Proceedings Of The 8th International Conference On Computer Recognition Systems Cores 2013
DOWNLOAD
Author : Robert Burduk
language : en
Publisher: Springer Science & Business Media
Release Date : 2013-05-23
Proceedings Of The 8th International Conference On Computer Recognition Systems Cores 2013 written by Robert Burduk and has been published by Springer Science & Business Media this book supported file pdf, txt, epub, kindle and other format this book has been release on 2013-05-23 with Technology & Engineering categories.
The computer recognition systems are nowadays one of the most promising directions in artificial intelligence. This book is the most comprehensive study of this field. It contains a collection of 86 carefully selected articles contributed by experts of pattern recognition. It reports on current research with respect to both methodology and applications.
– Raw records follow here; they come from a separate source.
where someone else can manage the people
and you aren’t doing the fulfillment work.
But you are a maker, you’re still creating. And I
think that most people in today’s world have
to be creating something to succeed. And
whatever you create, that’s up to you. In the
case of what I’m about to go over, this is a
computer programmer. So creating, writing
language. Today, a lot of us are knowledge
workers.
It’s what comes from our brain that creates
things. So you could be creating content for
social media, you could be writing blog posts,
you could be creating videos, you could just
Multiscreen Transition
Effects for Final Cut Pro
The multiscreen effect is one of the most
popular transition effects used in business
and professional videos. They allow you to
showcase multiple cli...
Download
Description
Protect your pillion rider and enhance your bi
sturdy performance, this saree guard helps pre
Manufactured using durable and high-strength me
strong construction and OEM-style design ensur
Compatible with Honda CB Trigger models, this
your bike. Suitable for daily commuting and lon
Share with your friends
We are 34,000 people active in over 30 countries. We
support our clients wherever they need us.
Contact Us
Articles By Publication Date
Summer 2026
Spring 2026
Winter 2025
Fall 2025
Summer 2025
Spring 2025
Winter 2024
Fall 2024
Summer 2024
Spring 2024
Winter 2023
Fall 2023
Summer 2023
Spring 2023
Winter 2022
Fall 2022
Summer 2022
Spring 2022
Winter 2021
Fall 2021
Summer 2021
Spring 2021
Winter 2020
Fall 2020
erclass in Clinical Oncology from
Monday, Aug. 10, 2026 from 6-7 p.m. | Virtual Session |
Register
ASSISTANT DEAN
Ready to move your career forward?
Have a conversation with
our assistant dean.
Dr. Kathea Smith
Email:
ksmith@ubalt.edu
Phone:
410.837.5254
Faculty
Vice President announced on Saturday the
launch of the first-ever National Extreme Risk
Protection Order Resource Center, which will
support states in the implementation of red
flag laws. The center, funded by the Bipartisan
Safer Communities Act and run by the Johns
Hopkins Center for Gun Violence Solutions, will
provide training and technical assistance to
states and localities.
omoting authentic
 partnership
In particular, it includes the following sections: Biometrics Data Stream Classification and Big Data Analytics Features, learning, and classifiers Image processing and computer vision Medical applications Miscellaneous applications Pattern recognition and image processing in robotics Speech and word recognition This book is a great reference tool for scientists who deal with the problems of designing computer pattern recognition systems. Its target readers can be the as well researchers as students of computer science, artificial intelligence or robotics.
New Frontiers In Mining Complex Patterns
DOWNLOAD
Author : Annalisa Appice
language : en
Publisher: Springer
Release Date : 2014-07-05
New Frontiers In Mining Complex Patterns written by Annalisa Appice and has been published by Springer this book supported file pdf, txt, epub, kindle and other format this book has been release on 2014-07-05 with Computers categories.
This book constitutes the thoroughly refereed post-conference proceedings of the Second International Workshop on New Frontiers in Mining Complex Patterns, NFMCP 2013, held in conjunction with ECML/PKDD 2013 in Prague, Czech Republic, in September 2013. The 16 revised full papers were carefully reviewed and selected from numerous submissions. The papers are organized in topical sections on data streams and time series analysis, classification, clustering and pattern discovery, graphs, networks and relational data, machine learning and music data.